The mural is one of 10 murals in downtown Ludington that were originally installed by the Ludington Mural Society. When that organization disbanded in 2014, the Mason County Historical Society took responsibility to maintain the murals. The painting of the “Heroes” mural was sponsored by Argue Communications (which is no longer in business in that location), Amvets, and veteran friends.

After finding out the mural needed a new home, the members of American Legion Post #76, Edwin H. Ewing, offered to host it at the post, 318 N. James St. The cost of removing the mural and installing in the new location was about $15,000. Funds came from the Historical Society, the American Legion, and donations.

“We believe that the American Legion will be a fitting home for the mural,” Rebecca Berringer, executive director the Mason County Historical Society, said. 

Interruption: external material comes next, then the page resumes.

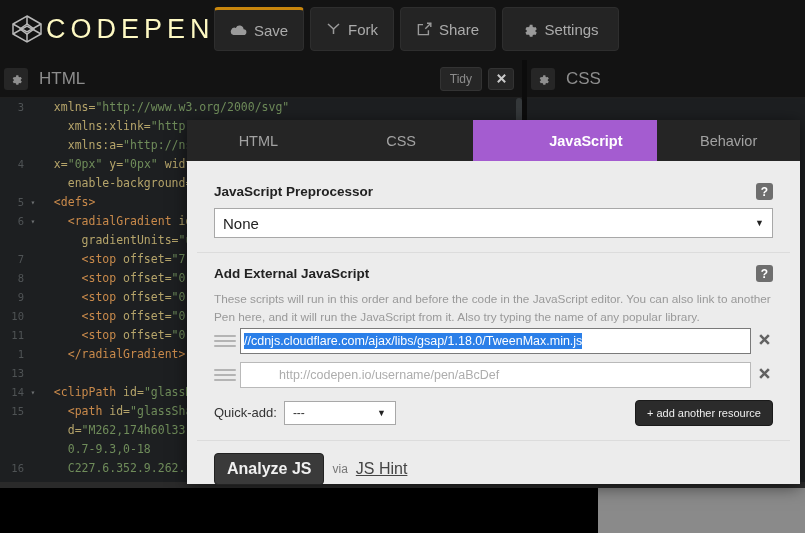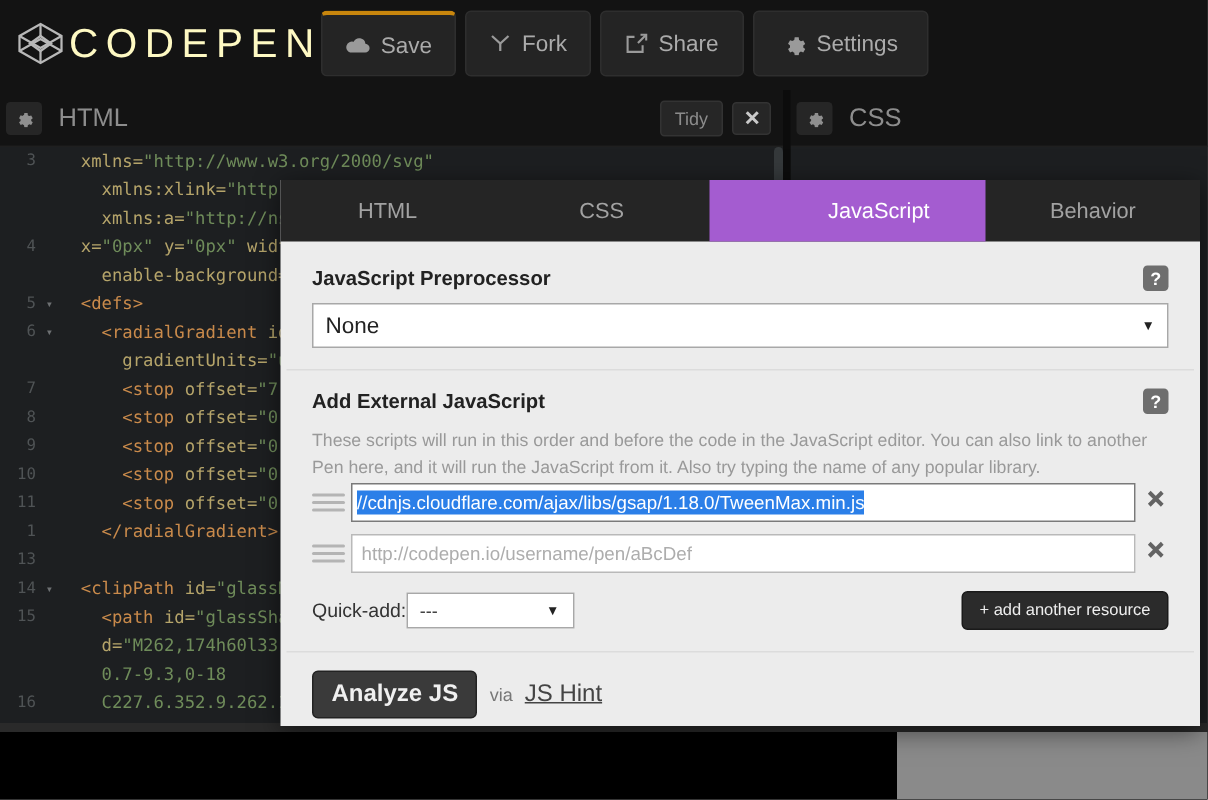"JavaScript" .mtab.active { font-weight: normal -> bold }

Heirloom Carpentry & Construction of Ludington installed the mural. 

About the heroes: 

Charles DePuy was a United States Army First Sergeant, in Company H, First Michigan Sharpshooters. His courageous act above and beyond the call of duty occurred on July 30, 1864, at the bloody battle at Petersburg, Va., during the Civil War. DePuy, a former artilleryman, and an officer manned guns in the face of fierce enemy fire and saved countless Union lives. DePuy was born on September 8, 1842, in Sherman, Wexford County, Michigan and lived and worked for many years in Ludington.

Ludington native, William Richard Charette, born on March 29, 1932, was a United States Navy Hospital Corpsman, third class assigned to Company F, Second Battalion, Seventh Marines, First Marine Division, when on March 27, 1953, in the Panmujom Corridor (Demilitarized Zone), during the Korean War, his unit came under intense attack. Charette forever distinguished himself in 18 hours of combat by courageously tending to wounded and dying Marines while under heavy grenade, machine gun, and rifle attacks. In one instance, he threw himself upon a wounded comrade, shielding him from an exploding grenade which ripped into Charette’s own body. Despite his wounds, Charette unfailingly exposed himself to enemy fire and continuously aided Marines in his and other nearby platoons throughout the fighting. The portrait of Charette on the mural is based on a photograph taken just moments after he received his medal, on January 12, 1954. On May 26, 1958, aboard the guided-missile cruiser, USS Canberra, Charette was given the honor of selecting the Unknown Soldier from World War II. His selection rests in the Tomb of the Unknowns in Arlington National Cemetery. Charette retired as master chief hospital corpsman following a distinguished career in the Navy.